Eagle uses Slurm for job scheduling, whereas Peregrine used PBS. The workflow for submitting jobs is identical, however the exact job-submission command syntax differs greatly from Peregrine.

 

For a comprehensive guide on using Slurm, see running jobs on the Eagle system

Please see our PBS to Slurm Analogous Command Cheat Sheet if you are familiar with using Moab/Torque on Peregrine and would like to see equivalent usage commands for Eagle.

Filesystems and Data Transfer

Eagle was provided with new storage hardware, which features larger capacity and faster access. Consequently, Eagle will not share a filesystem with Peregrine. This means that users will need to copy or move any relevant data to the new filesystems. We recommend that users desiring to transfer data see our short overview on data storage and transfer, which discusses the best tools to use respectively for different magnitudes of file size.
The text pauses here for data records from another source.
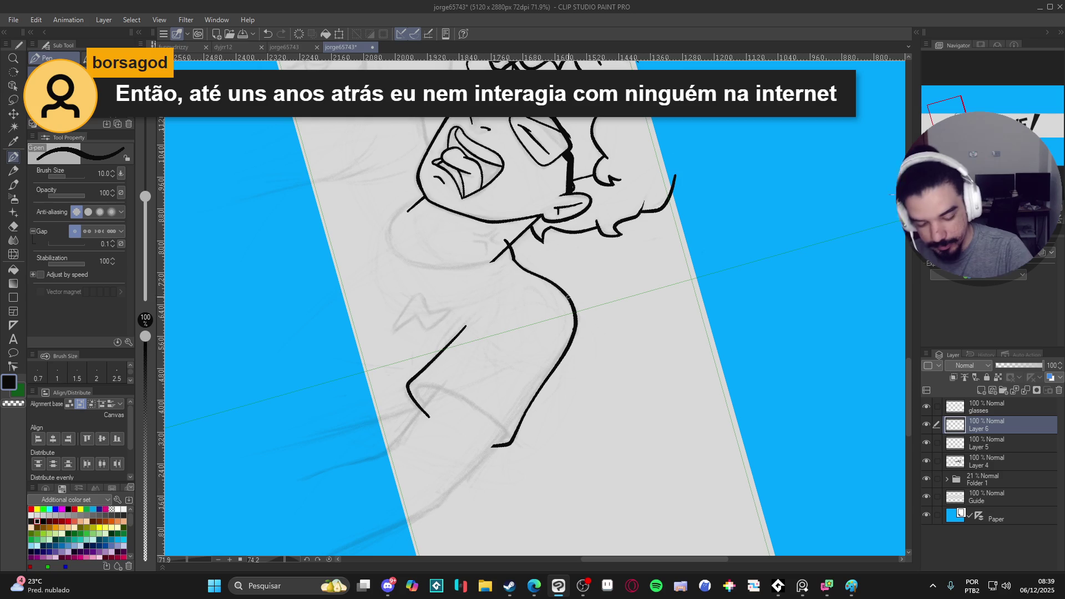
pyautogui.moveTo(618, 444)
pyautogui.mouseDown()
pyautogui.moveTo(623, 452)
pyautogui.moveTo(690, 247)
pyautogui.moveTo(650, 283)
pyautogui.mouseUp()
Please note: Globus is the de facto method we are encouraging for transferring data from Peregrine to Eagle. To get setup and start transferring your data more quickly than conventional methods, see our documentation on Globus

Filesystem Mounts

Notable filesystem mounts on Eagle differ slightly from those on Peregrine. Below are the various mountpoints and their intended use:

/home

Each user has a personal directory under /home with a quota of 50 gigabytes. This is where shell startup files, scripts, source code, executables and other small files should reside.

/nopt

The /nopt directory on Eagle is where NREL-specific software, module files, and licensed software is kept.

/scratch

Each user has a directory under scratch. This is where data that may be mutually accessed by several nodes at once should reside. Scratch has parallel network transfer protocols and features much higher bandwidth than the normal NFS mounts listed above. Files in /scratch that have not been accessed in 30 days will be deleted.

"Local Scratch"

Each Eagle node has a "local scratch", the full path of which will be set under the $LOCAL_SCRATCH environment variable during a job and will be /tmp/scratch across all Eagle nodes. A node will not have read or write access to any other node's local scratch, only its own. These directories are for performant per-node file manipulation.

/projects

Each project allocation has a directory in /projects to serve as a mutually accessible repository for all members of that project.

/shared-projects

Much like a directory under /projects allows member of a project to mutually access files, a directory in /shared-projects allows mutual access from members of several projects. One can be requested from the HPC Operations team. Projects which splintered into several allocations due to recent changes in allocation policies may benefit from this by allowing access to common data from the child project allocations.

/datasets

The /datasets directory on Eagle hosts widely-used datasets that are accessible across project allocations.